(Source data)
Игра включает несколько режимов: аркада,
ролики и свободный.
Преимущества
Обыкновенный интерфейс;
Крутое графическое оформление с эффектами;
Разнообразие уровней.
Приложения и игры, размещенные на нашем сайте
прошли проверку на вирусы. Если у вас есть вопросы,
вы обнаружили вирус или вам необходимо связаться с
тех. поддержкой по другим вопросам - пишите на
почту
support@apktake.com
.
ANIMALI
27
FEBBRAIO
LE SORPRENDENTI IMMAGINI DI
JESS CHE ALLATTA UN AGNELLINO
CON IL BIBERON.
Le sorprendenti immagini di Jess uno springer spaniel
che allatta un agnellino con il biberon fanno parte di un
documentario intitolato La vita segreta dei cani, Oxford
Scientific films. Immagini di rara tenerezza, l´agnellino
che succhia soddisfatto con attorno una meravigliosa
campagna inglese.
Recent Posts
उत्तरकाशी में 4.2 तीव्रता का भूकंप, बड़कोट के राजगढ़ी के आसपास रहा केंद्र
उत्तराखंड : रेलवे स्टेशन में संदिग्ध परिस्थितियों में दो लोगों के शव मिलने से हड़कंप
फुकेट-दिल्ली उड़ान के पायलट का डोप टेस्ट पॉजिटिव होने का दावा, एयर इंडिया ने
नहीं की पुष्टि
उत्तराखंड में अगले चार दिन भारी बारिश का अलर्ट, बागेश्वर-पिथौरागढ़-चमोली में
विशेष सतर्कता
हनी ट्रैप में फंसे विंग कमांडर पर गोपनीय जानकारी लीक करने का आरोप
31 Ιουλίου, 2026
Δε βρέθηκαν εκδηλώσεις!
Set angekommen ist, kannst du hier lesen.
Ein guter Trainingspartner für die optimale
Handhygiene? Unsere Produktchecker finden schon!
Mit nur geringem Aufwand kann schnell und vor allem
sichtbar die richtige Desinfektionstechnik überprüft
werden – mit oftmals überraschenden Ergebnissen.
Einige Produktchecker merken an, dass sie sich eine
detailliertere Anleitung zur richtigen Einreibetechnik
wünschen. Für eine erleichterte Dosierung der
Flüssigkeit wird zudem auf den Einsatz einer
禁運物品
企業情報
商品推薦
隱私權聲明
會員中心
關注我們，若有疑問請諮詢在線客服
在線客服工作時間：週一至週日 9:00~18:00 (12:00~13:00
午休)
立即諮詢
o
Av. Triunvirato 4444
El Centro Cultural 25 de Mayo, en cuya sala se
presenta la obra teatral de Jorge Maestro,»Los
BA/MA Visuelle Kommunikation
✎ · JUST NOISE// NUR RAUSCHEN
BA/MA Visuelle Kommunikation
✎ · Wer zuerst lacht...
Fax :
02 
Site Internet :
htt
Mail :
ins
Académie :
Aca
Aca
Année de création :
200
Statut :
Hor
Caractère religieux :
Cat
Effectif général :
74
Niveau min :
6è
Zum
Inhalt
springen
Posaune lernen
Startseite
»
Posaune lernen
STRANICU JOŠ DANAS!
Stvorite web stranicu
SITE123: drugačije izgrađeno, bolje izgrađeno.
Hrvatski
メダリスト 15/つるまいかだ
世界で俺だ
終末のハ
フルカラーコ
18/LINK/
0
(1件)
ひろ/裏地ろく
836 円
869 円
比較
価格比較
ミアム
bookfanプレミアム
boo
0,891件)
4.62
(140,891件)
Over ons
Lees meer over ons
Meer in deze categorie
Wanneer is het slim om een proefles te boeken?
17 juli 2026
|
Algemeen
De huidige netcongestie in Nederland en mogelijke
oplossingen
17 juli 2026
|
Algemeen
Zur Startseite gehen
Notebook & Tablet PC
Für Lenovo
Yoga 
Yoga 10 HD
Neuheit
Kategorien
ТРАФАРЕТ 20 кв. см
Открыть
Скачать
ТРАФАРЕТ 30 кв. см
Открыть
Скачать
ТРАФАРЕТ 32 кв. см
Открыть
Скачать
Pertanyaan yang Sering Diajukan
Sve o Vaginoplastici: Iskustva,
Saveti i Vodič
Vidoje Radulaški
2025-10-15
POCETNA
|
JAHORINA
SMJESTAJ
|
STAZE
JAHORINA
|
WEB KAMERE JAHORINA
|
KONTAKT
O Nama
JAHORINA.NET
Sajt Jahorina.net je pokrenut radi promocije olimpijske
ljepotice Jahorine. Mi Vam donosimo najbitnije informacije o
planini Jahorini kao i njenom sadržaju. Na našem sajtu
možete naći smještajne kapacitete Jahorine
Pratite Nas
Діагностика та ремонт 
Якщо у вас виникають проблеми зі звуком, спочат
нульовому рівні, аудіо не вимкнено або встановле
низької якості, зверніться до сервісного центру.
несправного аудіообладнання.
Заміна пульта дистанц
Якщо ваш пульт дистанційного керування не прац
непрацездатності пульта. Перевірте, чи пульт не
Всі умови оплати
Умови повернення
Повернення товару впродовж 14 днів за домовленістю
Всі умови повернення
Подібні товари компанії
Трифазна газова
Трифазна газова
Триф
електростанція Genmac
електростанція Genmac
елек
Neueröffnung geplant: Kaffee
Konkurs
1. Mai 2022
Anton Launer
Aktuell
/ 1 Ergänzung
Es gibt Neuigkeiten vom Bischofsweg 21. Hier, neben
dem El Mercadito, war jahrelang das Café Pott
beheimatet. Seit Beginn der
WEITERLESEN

Task instructions
Within the entries, find all lines holding "Produktchecker" and copy each one.

Output for this task
Handhygiene? Unsere Produktchecker finden schon!
Einige Produktchecker merken an, dass sie sich eine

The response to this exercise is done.